Bork aborda la situación de los jóvenes transgresores de la ley en Chile y afirma que en su caso el malestar emerge por el acceso desigual a lo que en principio es derecho de todos. Si bien los jóvenes infractores reconocen el ideal generalizado del respeto a las normas y la responsabilidad, no otorgan a su situación particular un significado diferente, lo que crea un abismo entre las instituciones y su vida cotidiana, y esta distancia la experimentan como una forma de exclusión.
Esta experiencia de exclusión, que recorre a las sociedades latinoamericanas en su conjunto, adquiere nuevas dimensiones con el tránsito del modelo cultural industrial al identitario: ya no se trata sólo de la pobreza, sino de formas de exclusión relacionadas con identidades políticas y culturales.
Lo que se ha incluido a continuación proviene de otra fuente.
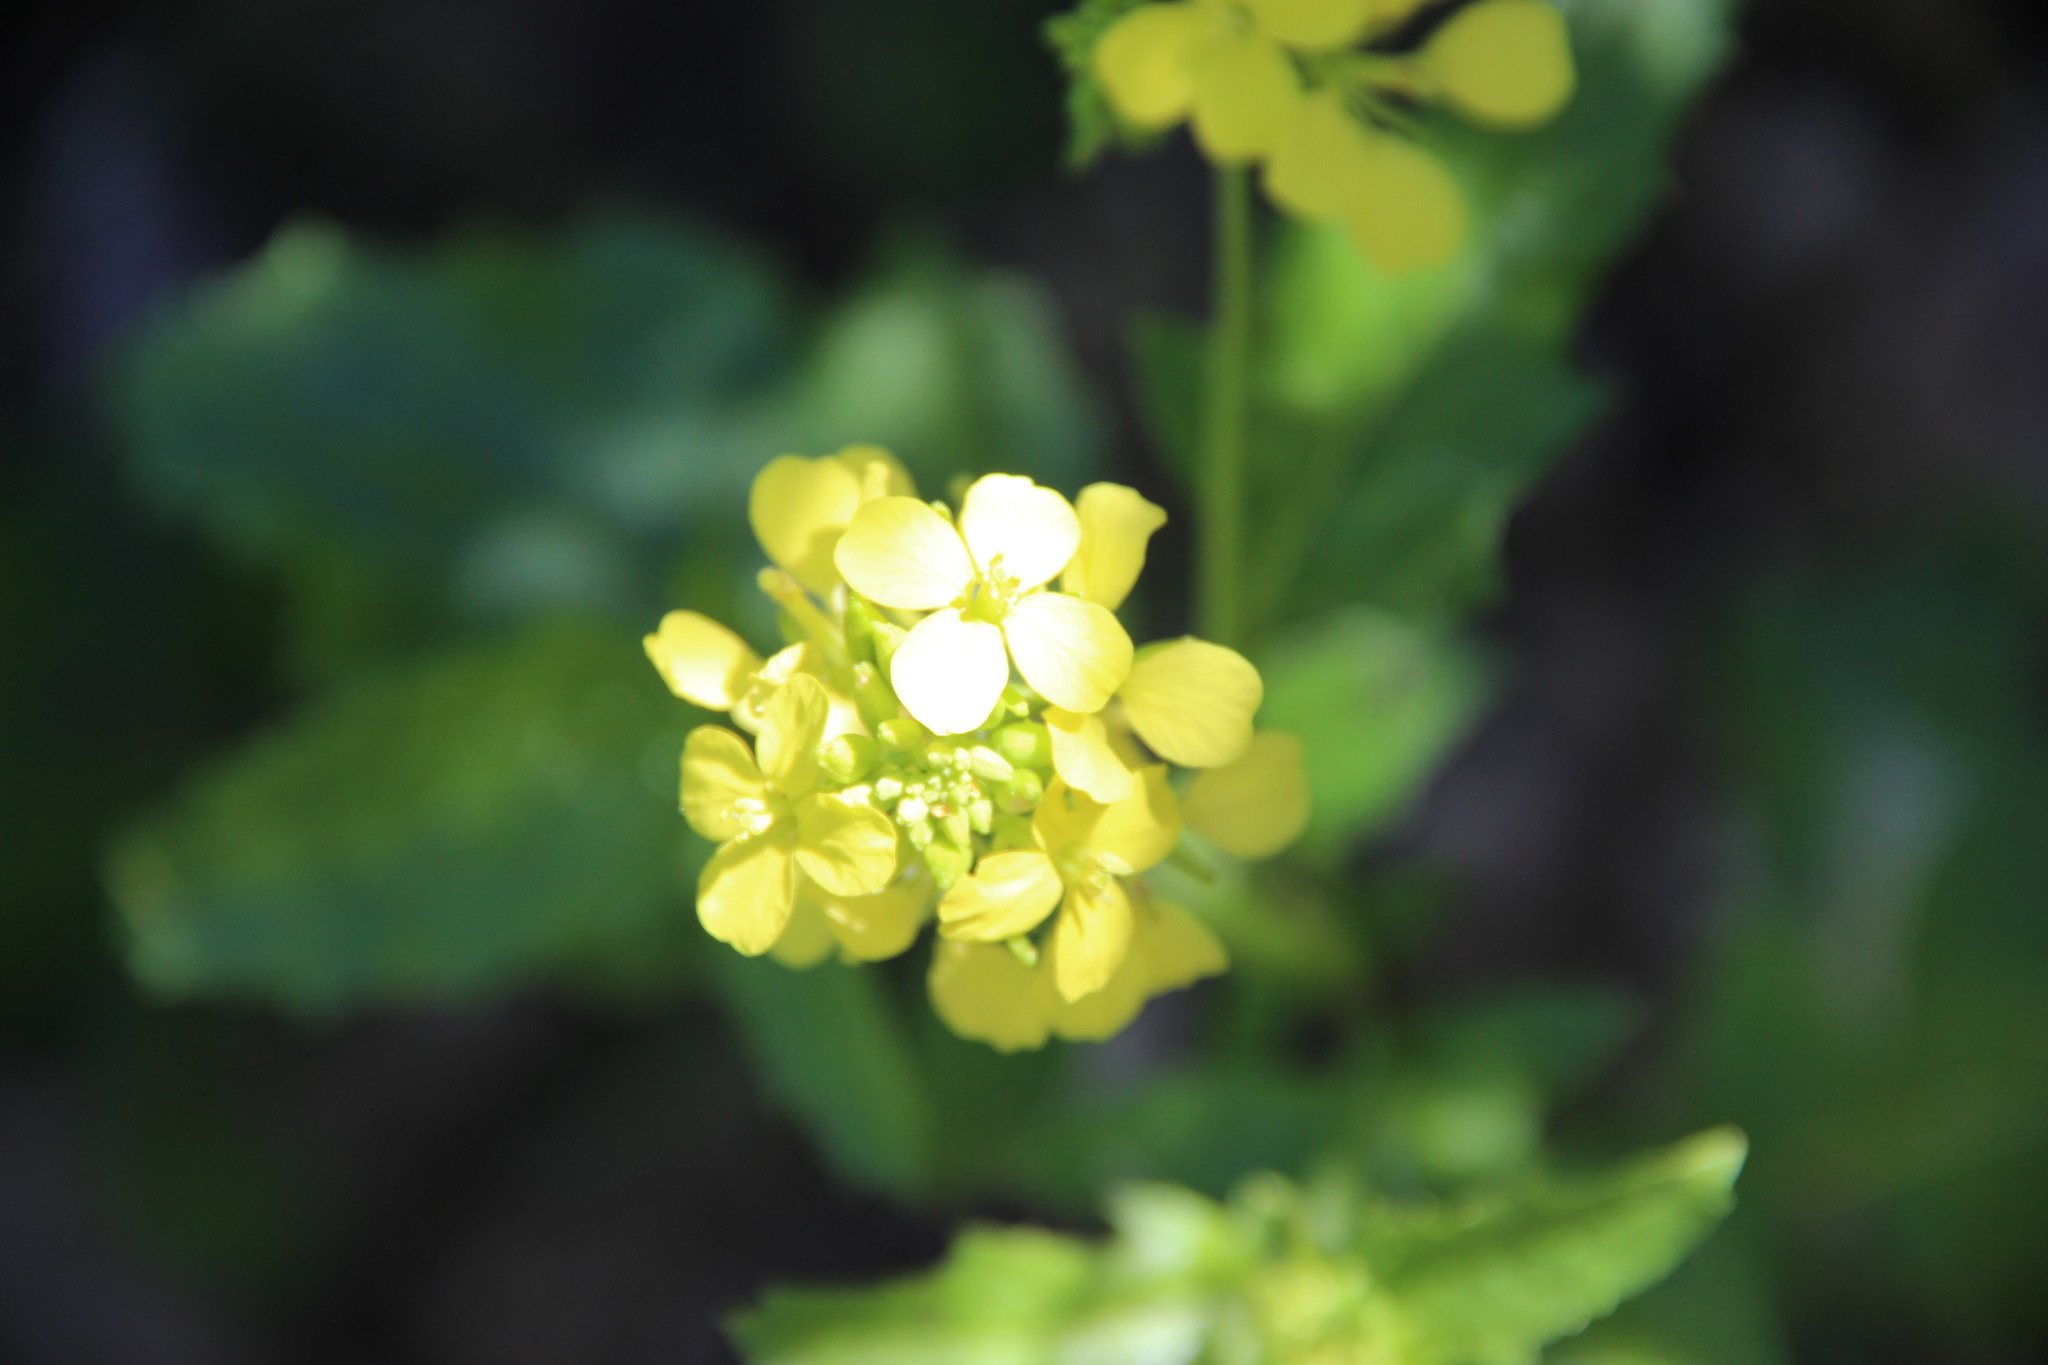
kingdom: Plantae
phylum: Tracheophyta
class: Magnoliopsida
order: Brassicales
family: Brassicaceae
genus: Sinapis
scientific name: Sinapis arvensis
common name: Charlock
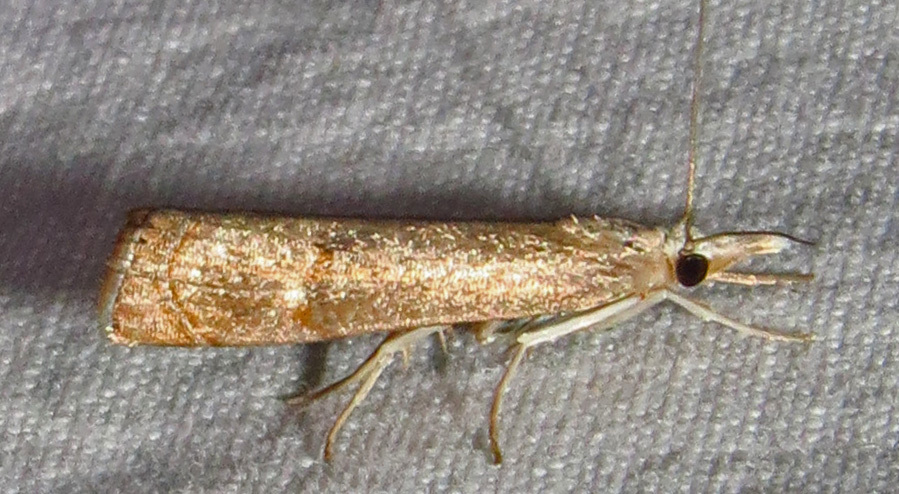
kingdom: Animalia
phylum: Arthropoda
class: Insecta
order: Lepidoptera
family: Crambidae
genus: Parapediasia
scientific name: Parapediasia teterellus
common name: Bluegrass webworm moth
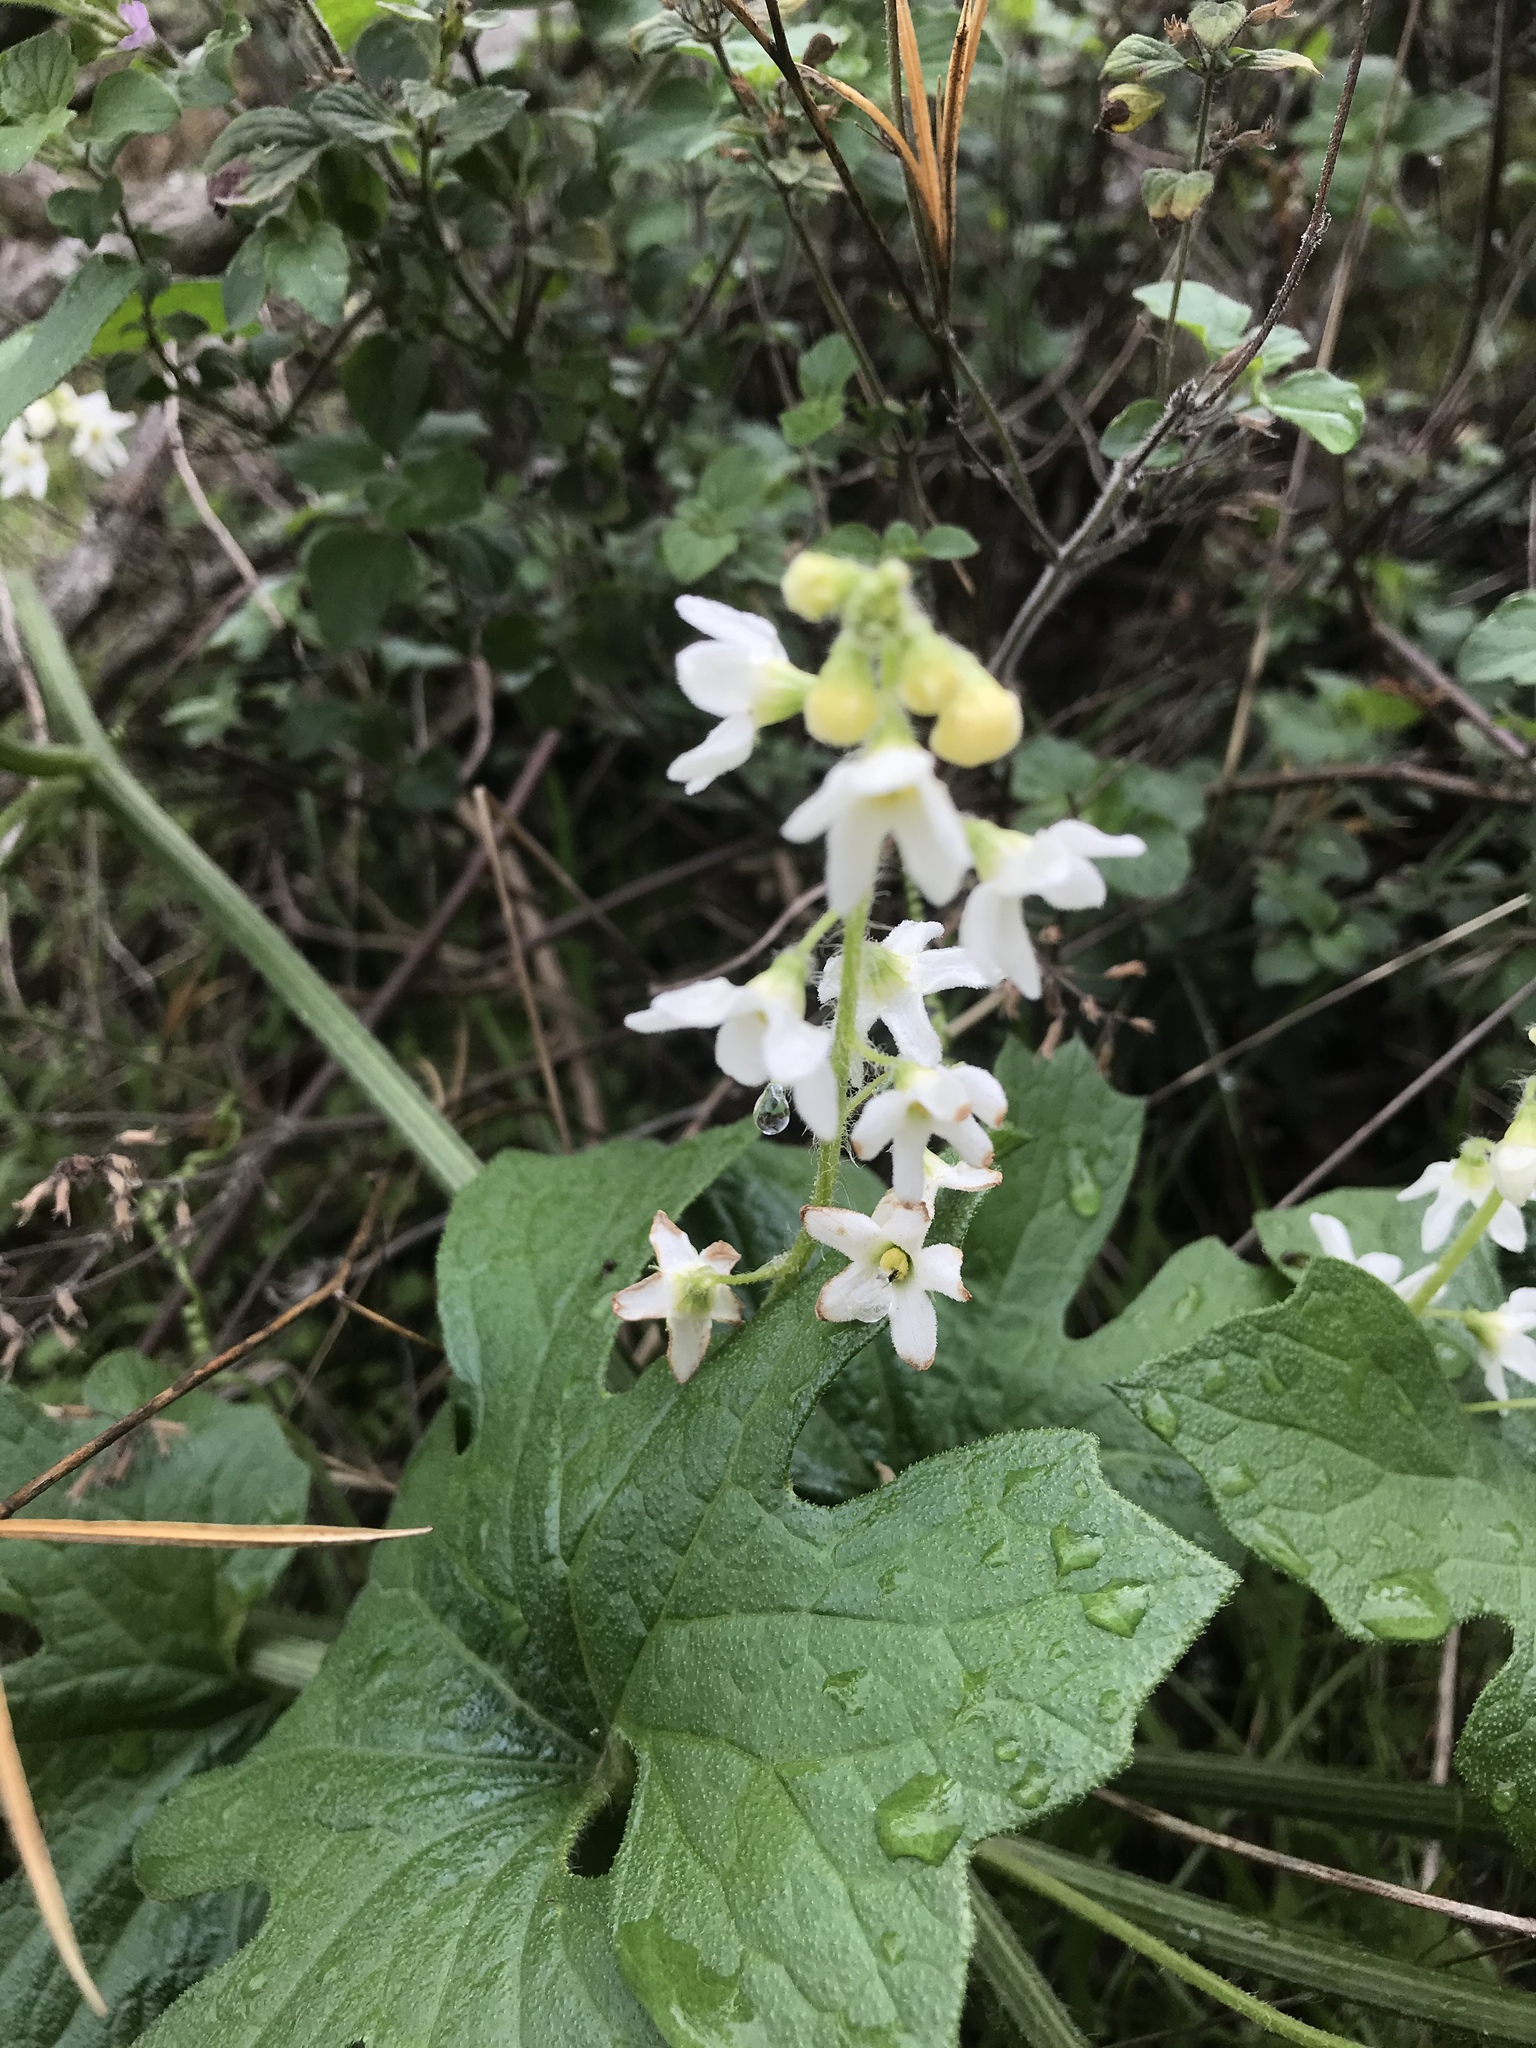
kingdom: Plantae
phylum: Tracheophyta
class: Magnoliopsida
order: Cucurbitales
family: Cucurbitaceae
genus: Marah
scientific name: Marah oregana
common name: Coastal manroot
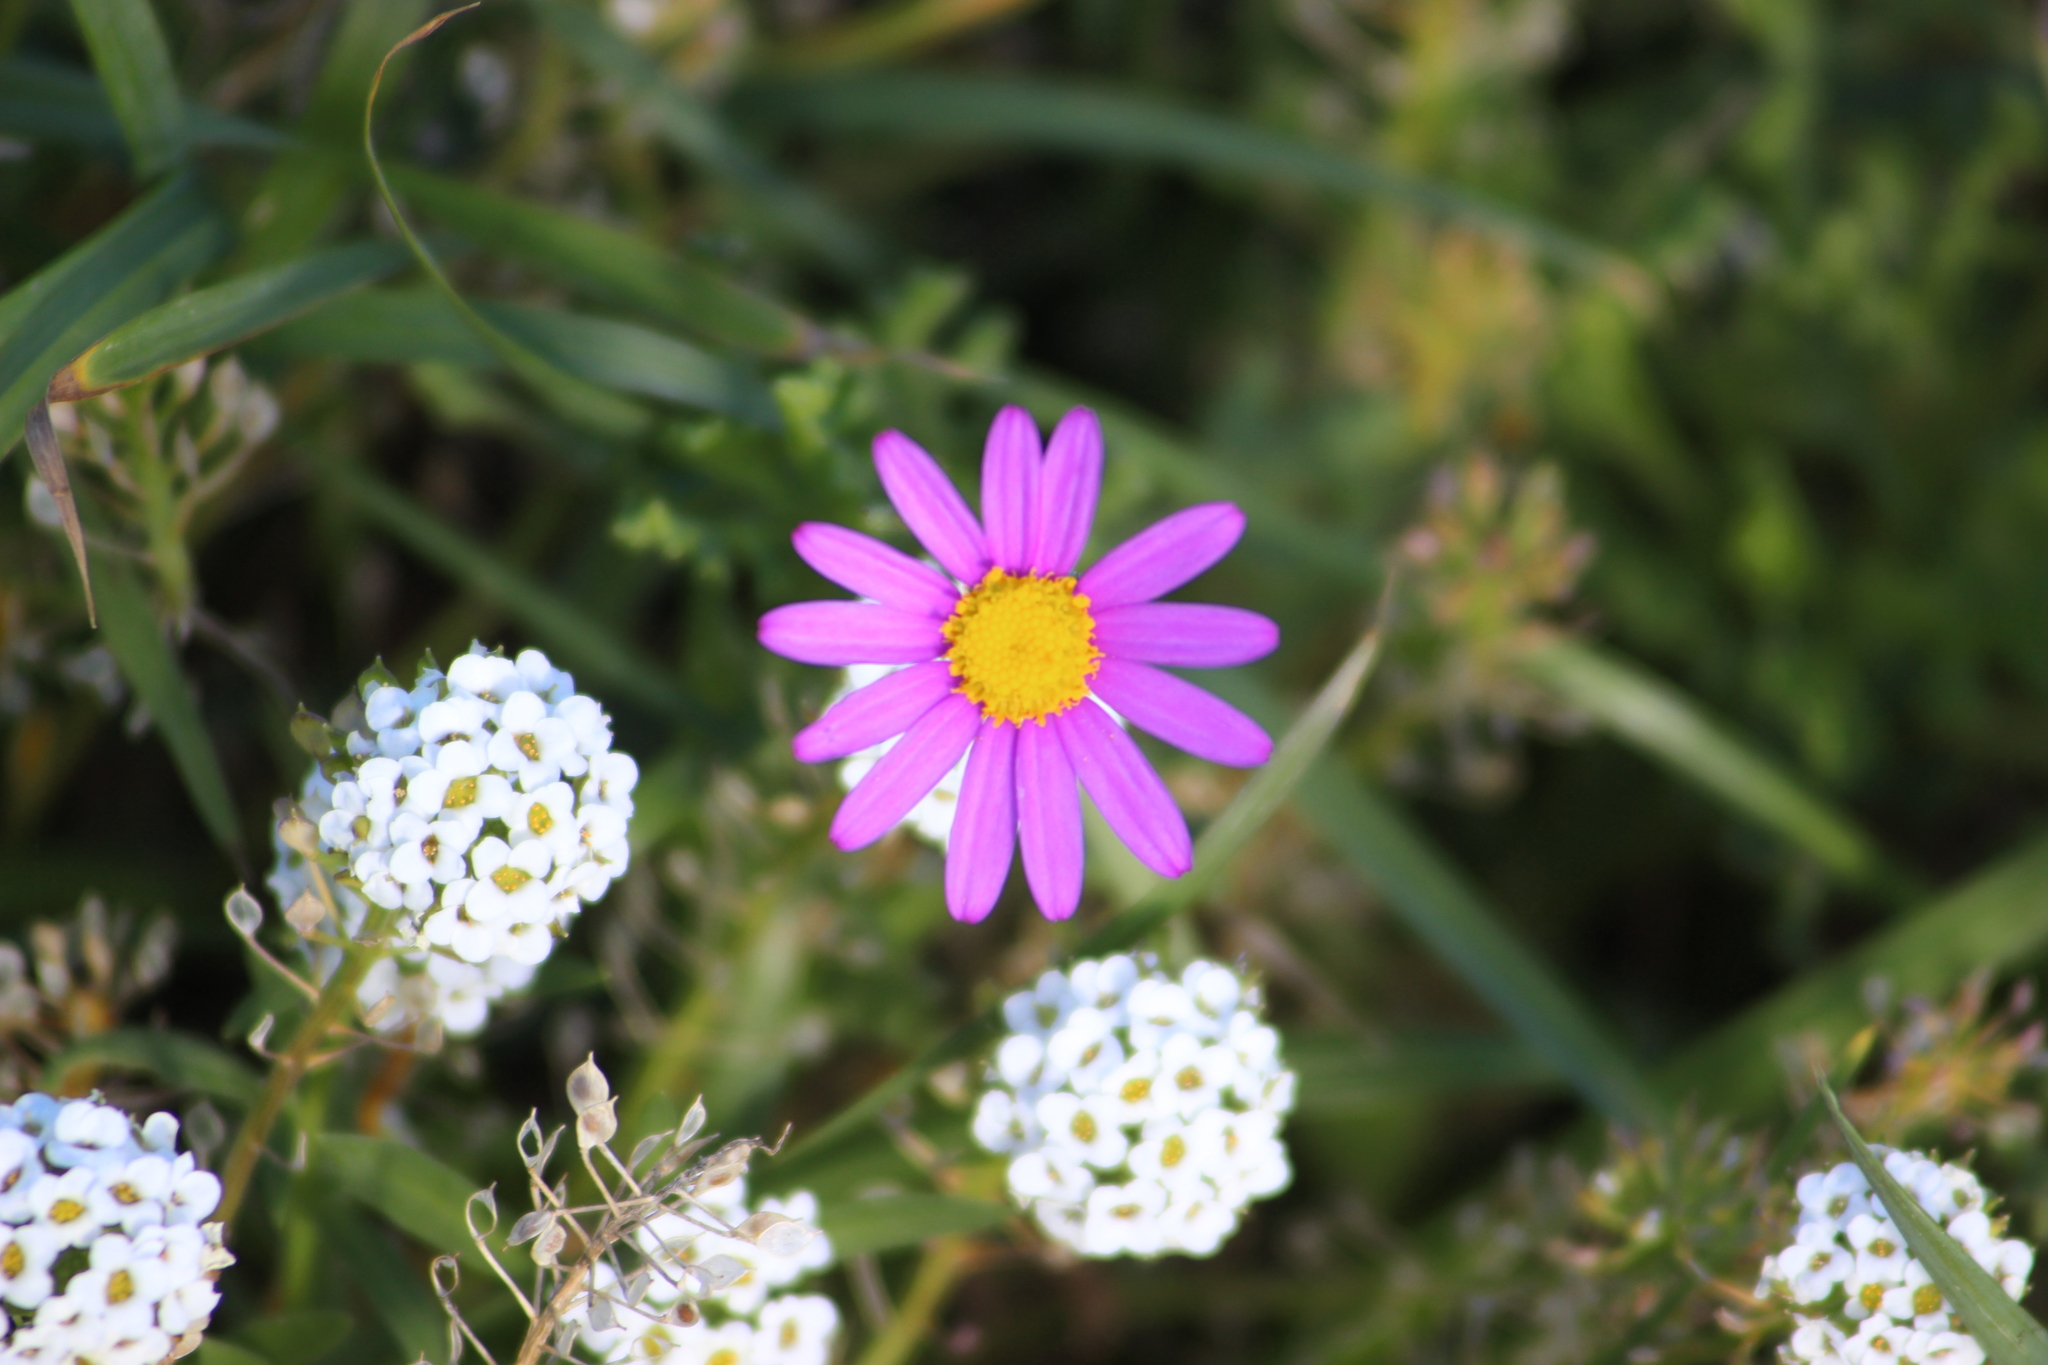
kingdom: Plantae
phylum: Tracheophyta
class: Magnoliopsida
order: Asterales
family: Asteraceae
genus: Senecio
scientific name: Senecio elegans
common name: Purple groundsel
Precisamente en relación con las identidades culturales, el texto de Patricia Urquieta y sus colaboradoras reflexiona sobre las demandas que enfrentan las mujeres a partir del bosquejo de dos historias de vida de mujeres en La Paz. Su análisis muestra que, más allá de la diferencia enorme entre sus biografías, ambas comparten la angustia que produce ser mujer hoy: a pesar de la conquista formal de derechos y el reconocimiento de las identidades político-culturales de las mujeres, en la práctica no se abandonan los arquetipos tradicionales de madre y mujer, de manera que la vida cotidiana de estas mujeres se desarrolla en una permanente tensión entre las obligaciones y las aspiraciones que supone el modelo contemporáneo y las del modelo tradicional.
El de las mujeres es un caso entre muchos otros en los que nos encontramos, como afirma Suárez, con identidades fragmentadas que traen consigo dispersión e indefinición de roles, y como muestra su análisis de los reflejos del malestar de la cultura en el cine mexicano, esta fragmentación produce incertidumbres que se manifiestan como desidia, como si la enormidad de los retos por enfrentar condujera no a la acción, sino a la pasividad y al desánimo. Un desánimo que la pérdida de credibilidad en las instituciones tradicionales no hace sino magnificar.
Si efectivamente las instituciones tradicionales —la familia, la escuela, el trabajo— pierden su capacidad de fungir como referentes para la integración y la construcción de sentido de los individuos, esta falta se traduce en una ausencia de narrativas y proyectos colectivos, de propósitos comunes que funjan como contrapesos a la individuación exacerbada.
El artículo de Patricia Ramírez Kuri reflexiona sobre las formas en que esta ausencia se manifiesta en la vida urbana contemporánea, lugar privilegiado de las transformaciones sociales, políticas y económicas que se entretejen en la producción de malestar para sus habitantes. La ciudad se convierte en un lugar de conflicto en el que se disputa no sólo el espacio mismo, sino también nociones contrapuestas de ciudadanía y de participación, en el que se reivindican cotidianamente derechos cada vez más amplios y nunca plenamente satisfechos.
Una clara ilustración de las diferentes concepciones sobre la participación en la ciudad es el texto de Marisela Hernández sobre la reacción de los jóvenes universitarios caraqueños ante los procesos políticos encabezados por Hugo Chávez. Además de mostrar que dichas reacciones son profundamente emocionales —influidas en gran medida por el tono del discurso de Chávez mismo—, el trabajo enfatiza que son también muy excluyentes: se les niega a los otros (es decir, a quienes suscriben una posición frente al régimen diferente a la propia) el reconocimiento que, como bien dice la autora, requiere una vida democrática. Siendo así, estos grupos construyen identidades más cercanas a las tribus —en el sentido de Michel Maffesoli— que a la ciudadanía.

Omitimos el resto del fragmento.